The other day he was fussy as I was changing his diaper. I had about 2 of the 10 snaps on his pants buttoned up and she was literally grabbing at him to pick him up. "Awww.... it's ok.... You need your grandma." His pants weren't even fastened! I had to say very sharply " MOM. His pants aren't buttoned. WAIT A MINUTE!"
Several times he's been fussy and she's been very grabby, saying things along the lines of "Your grandma will take care of you." Then she looks shocked or something when *I* actually step in to take care of DS.
DH and I are going to a dinner party this weekend, and while I can absolutely take DS with us, I decided it might be easier if she could watch him instead. She asked if DS could spend the night and the next day at their house instead. I laughed out loud without thinking, saying "No way!" I mean, he's not even 8 months old! Well, she got very offended at my reaction and cannot fathom why I am not jumping up and down at this plan. I had to backtrack and blamed it on not having enough milk pumped.
Last fall I had a dr appt about 5 minutes away from my aunt's house, so I asked my aunt to babysit for an hour or two. Mom was offended- "Why can't I babysit?" Ummm.... because you live a half hour away from the doctor? I get back to my aunt's after my appt, and guess who's car is in the driveway?!?!?!? My mom's.

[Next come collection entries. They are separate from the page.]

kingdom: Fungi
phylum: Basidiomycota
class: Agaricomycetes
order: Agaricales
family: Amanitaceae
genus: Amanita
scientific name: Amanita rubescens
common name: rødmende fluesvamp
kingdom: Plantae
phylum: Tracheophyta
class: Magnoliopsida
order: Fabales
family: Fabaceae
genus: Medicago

My mom is very ADHD with my son. (No offense to anyone, but I don't know how else to describe it.) By that I mean she is CONSTANTLY offering new toys and moving him around, like every 30 seconds. She doesn't ever just let him sit or roll around and absorb the world around him, even when he's not fussing. It constantly "Play with this toy. Here's a new toy. Let's go in the kitchen. Sing this song." After watching it I feel like I'm hyperventilating from the frantic pace of it all. OTOH, I watched him play with a cereal box the other day for 15 minutes straight. He was happy as a clam. Why the overstimulation? When he's perfectly content?
It's pretty clear she thinks I'm ridiculous in my parenting style, but she doesn't say anything outright. She's always saying "Don't you want to put him down for a nap?" and trying to get me to use the p&p or the crib. She thinks I'm crazy for not starting solids sooner than 6 months, or not putting those hard-soled old-fashioned white shoes on DS's feet, or not wrapping him in 3 blankets and a hat on a sunny 60 degree day. She thinks our carseat is barbaric (The Chicco Keyfit 30 torture chamber

I never volunteer my opinion on any of this stuff, but if she brings something up or asks me a question, I tell her where I'm coming from. She takes my POV as a personal attack on her parenting, though.
I try to let stuff roll off my back. After all, I'm with my boy 24/7, and she only sees him about once a week. And I do appreciate the break.... I'm not a mama who is uncomfortable with other people holding her baby. I know she doesn't mean any harm.
So give it to me straight (if you've read this far)..... am I overreacting for being so completely ANNOYED?!?!?